The Houppert Winery Complex, now The Old Winery, is a complex of buildings constructed as a winery and located at 646 North Nursery in Lawton, Michigan. It was designated a Michigan State Historic Site in 1997 and listed on the National Register of Historic Places in 2000.

==History==
Grape growing in the Lawton area stretches back to 1868, when A. B. Jones planted the area's first grape vines. Realizing the potential of grape and wine production, many farmers in eastern Van Buren County began planting grapes in the latter part of the 19th century. In 1903, the Lawton Vineyard Company constructed a winery on this site. The property changed hands often over the next 30 years and was used to make wine and grape juice. In 1933, the property sold to William C. Houppert of Indiana, whose father was a wine master from Alsace-Lorraine who had emigrated to Indianapolis to start a winery.

Production at the winery peaked in 1939, with the winery taking in 200 to 400 tons of grapes daily and employing 40 people. Houppert constructed a new cask building, built around casks purchased from Al Capone's Prima Brewery. However, in 1940, a disastrous fire destroyed the winery. Houppert began rebuilding the winery that year, hiring stonemason Ed Schallhorn to construct a new stone building. Although much of the wine had been saved from the fire, and the winery was back in business shortly, construction on the new winery stretched to 1943.

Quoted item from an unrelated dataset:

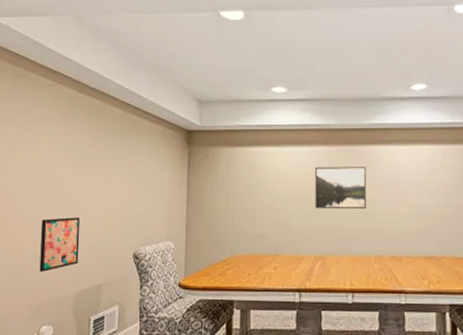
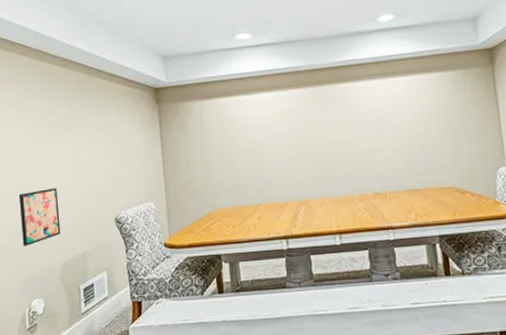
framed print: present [315,166,366,210] -> none [289,106,344,154]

The financial damage from the fire was severe, and the operation never really recovered. The Houppert Winery collapsed in 1943, and John Turner, president of First National Bank of Lawton and mortgage holder, assumed ownership of the property. Turner already owned another local firm, Michigan Wineries, so he purchased Houppert's equipment and stock and folded the Houppert Winery's operations into his own. Houppert moved to California, but was never able to re-enter the wine-making business.

After John Turner's death, Michigan Wineries eventually became Warner Vineyards, a company which still operates as of 2013. Warner operated the Houppert Winery property until the early 1970s. However, as the equipment aged and wastewater issues became more cumbersome to deal with, Warner decided to close the facility and use it primarily for storage. In 1989, the vats and casks were transferred to another Warner facility, and in 1990, the winery was purchased by the Lawton Lions Club. The Lions Club refurbished the property into a community center and museum, completing renovations in 1993. The property is now known as the Lawton Heritage Community Center and the Lawton Heritage Museum.

==Description==
The Houppert Winery Complex consists of four structures: the main winery building, deep vat building, steam plant, and warehouse.

The main winery building was constructed in 1940 on the foundation of the original 1903 winery. It is a single story coursed fieldstone structure with a very low-pitched roof, measuring 90 ft by 180 ft. The building runs north-south and has 15 bays on each of the east-west sides. The structure now serves as the community center.

The deep vat building is a concrete structure constructed in 1939 with a low-pitched roof and parapetted ends. A double doorway is located on the east side. The building once contained wine vats sitting in the basement and reaching up to the first-floor ceiling. The basement has been filled in and the building is used for storage.

The steam plant is a concrete block building constructed in 1939 and is similar to the deep vat building. The structure has a shed roof, and once contained a boiler and water tank used to heat the other buildings.

The warehouse is a corrugated metal building constructed in the mid-1950s, with a low-pitched metal roof measuring 90 ft by 180 ft. The main facade has a double door in the center with flanking windows.